* **Requirements**
Reproduce the listing below, changing every "Wrap output in" to "Enclose output in" and leaving everything else the same.

* **Recorded information**
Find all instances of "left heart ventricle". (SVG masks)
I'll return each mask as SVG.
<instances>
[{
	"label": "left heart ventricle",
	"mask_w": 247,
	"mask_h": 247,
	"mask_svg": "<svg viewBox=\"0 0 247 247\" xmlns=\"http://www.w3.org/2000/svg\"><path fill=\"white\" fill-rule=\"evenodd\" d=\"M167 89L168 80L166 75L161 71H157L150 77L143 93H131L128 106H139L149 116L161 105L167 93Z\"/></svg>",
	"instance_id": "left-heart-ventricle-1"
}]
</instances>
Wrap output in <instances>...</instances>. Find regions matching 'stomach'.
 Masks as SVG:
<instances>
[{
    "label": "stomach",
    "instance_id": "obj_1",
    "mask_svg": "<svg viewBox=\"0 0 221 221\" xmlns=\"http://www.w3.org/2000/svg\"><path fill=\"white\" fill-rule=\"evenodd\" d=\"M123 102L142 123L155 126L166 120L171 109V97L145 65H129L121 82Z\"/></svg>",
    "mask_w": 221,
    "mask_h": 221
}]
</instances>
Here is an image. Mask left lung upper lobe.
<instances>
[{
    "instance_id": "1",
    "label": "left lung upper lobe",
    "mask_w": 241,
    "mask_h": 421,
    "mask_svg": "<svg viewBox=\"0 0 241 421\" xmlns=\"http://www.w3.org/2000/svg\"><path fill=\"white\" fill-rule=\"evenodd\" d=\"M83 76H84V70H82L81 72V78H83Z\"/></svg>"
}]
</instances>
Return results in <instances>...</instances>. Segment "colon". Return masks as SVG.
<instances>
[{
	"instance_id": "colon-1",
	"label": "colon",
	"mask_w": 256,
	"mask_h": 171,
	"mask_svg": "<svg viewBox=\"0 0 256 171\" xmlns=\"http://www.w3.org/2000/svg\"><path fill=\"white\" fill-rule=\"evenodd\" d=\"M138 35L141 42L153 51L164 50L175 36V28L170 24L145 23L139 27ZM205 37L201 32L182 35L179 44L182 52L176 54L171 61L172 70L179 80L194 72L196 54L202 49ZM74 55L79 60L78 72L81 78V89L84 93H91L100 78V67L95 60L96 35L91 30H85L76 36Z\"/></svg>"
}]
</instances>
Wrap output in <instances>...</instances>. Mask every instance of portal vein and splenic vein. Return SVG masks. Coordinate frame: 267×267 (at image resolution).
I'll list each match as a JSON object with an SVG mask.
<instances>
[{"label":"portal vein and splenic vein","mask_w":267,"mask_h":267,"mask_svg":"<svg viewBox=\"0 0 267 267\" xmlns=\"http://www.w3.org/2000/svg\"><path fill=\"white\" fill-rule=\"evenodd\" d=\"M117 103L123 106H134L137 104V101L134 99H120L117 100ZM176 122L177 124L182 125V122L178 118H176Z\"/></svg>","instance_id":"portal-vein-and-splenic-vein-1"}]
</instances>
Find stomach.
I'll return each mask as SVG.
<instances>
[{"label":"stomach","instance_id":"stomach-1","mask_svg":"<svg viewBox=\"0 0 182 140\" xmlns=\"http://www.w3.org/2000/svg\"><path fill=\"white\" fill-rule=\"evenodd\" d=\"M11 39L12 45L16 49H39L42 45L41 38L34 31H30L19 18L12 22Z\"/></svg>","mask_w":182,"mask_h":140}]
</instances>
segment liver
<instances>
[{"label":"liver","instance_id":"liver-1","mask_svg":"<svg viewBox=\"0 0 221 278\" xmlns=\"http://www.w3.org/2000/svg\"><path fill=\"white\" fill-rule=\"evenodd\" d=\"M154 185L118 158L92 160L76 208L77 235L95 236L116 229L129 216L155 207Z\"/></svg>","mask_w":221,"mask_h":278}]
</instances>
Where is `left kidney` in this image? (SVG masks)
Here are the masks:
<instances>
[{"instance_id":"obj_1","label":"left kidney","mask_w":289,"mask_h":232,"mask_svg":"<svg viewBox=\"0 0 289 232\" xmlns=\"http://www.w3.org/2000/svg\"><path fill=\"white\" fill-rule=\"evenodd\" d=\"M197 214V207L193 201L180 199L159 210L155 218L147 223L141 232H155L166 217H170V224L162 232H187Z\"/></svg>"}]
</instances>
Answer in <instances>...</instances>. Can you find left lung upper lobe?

* **Final result**
Find all instances of "left heart ventricle". (SVG masks)
I'll return each mask as SVG.
<instances>
[{
	"label": "left heart ventricle",
	"mask_w": 247,
	"mask_h": 247,
	"mask_svg": "<svg viewBox=\"0 0 247 247\" xmlns=\"http://www.w3.org/2000/svg\"><path fill=\"white\" fill-rule=\"evenodd\" d=\"M167 89L168 80L166 75L161 71H157L150 77L143 93H131L128 106H139L149 116L161 105L167 93Z\"/></svg>",
	"instance_id": "left-heart-ventricle-1"
}]
</instances>
Enclose output in <instances>...</instances>. Find regions matching 'stomach'.
 Masks as SVG:
<instances>
[{
    "label": "stomach",
    "instance_id": "obj_1",
    "mask_svg": "<svg viewBox=\"0 0 221 221\" xmlns=\"http://www.w3.org/2000/svg\"><path fill=\"white\" fill-rule=\"evenodd\" d=\"M123 102L142 123L155 126L166 120L171 109V97L145 65H129L121 82Z\"/></svg>",
    "mask_w": 221,
    "mask_h": 221
}]
</instances>
Here is an image. Mask left lung upper lobe.
<instances>
[{
    "instance_id": "1",
    "label": "left lung upper lobe",
    "mask_w": 241,
    "mask_h": 421,
    "mask_svg": "<svg viewBox=\"0 0 241 421\" xmlns=\"http://www.w3.org/2000/svg\"><path fill=\"white\" fill-rule=\"evenodd\" d=\"M83 76H84V70H82L81 72V78H83Z\"/></svg>"
}]
</instances>
Return results in <instances>...</instances>. Segment "colon". Return masks as SVG.
<instances>
[{
	"instance_id": "colon-1",
	"label": "colon",
	"mask_w": 256,
	"mask_h": 171,
	"mask_svg": "<svg viewBox=\"0 0 256 171\" xmlns=\"http://www.w3.org/2000/svg\"><path fill=\"white\" fill-rule=\"evenodd\" d=\"M138 35L141 42L153 51L164 50L175 36V28L170 24L145 23L139 27ZM205 37L201 32L182 35L179 44L182 52L176 54L171 61L172 70L179 80L194 72L196 54L202 49ZM74 55L79 60L78 72L81 78V89L84 93H91L100 78V67L95 60L96 35L91 30H85L76 36Z\"/></svg>"
}]
</instances>
Enclose output in <instances>...</instances>. Mask every instance of portal vein and splenic vein. Return SVG masks. Coordinate frame: 267×267 (at image resolution).
I'll list each match as a JSON object with an SVG mask.
<instances>
[{"label":"portal vein and splenic vein","mask_w":267,"mask_h":267,"mask_svg":"<svg viewBox=\"0 0 267 267\" xmlns=\"http://www.w3.org/2000/svg\"><path fill=\"white\" fill-rule=\"evenodd\" d=\"M117 103L123 106H134L137 104V101L134 99H120L117 100ZM176 122L177 124L182 125V122L178 118H176Z\"/></svg>","instance_id":"portal-vein-and-splenic-vein-1"}]
</instances>
Find stomach.
I'll return each mask as SVG.
<instances>
[{"label":"stomach","instance_id":"stomach-1","mask_svg":"<svg viewBox=\"0 0 182 140\" xmlns=\"http://www.w3.org/2000/svg\"><path fill=\"white\" fill-rule=\"evenodd\" d=\"M11 39L12 45L16 49H39L42 45L41 38L34 31H30L19 18L12 22Z\"/></svg>","mask_w":182,"mask_h":140}]
</instances>
segment liver
<instances>
[{"label":"liver","instance_id":"liver-1","mask_svg":"<svg viewBox=\"0 0 221 278\" xmlns=\"http://www.w3.org/2000/svg\"><path fill=\"white\" fill-rule=\"evenodd\" d=\"M154 185L118 158L92 160L76 208L77 235L95 236L116 229L129 216L155 207Z\"/></svg>","mask_w":221,"mask_h":278}]
</instances>
Where is `left kidney` in this image? (SVG masks)
Here are the masks:
<instances>
[{"instance_id":"obj_1","label":"left kidney","mask_w":289,"mask_h":232,"mask_svg":"<svg viewBox=\"0 0 289 232\" xmlns=\"http://www.w3.org/2000/svg\"><path fill=\"white\" fill-rule=\"evenodd\" d=\"M197 214V207L193 201L180 199L159 210L155 218L147 223L141 232H155L166 217H170V224L162 232H187Z\"/></svg>"}]
</instances>
Answer in <instances>...</instances>. Can you find left lung upper lobe?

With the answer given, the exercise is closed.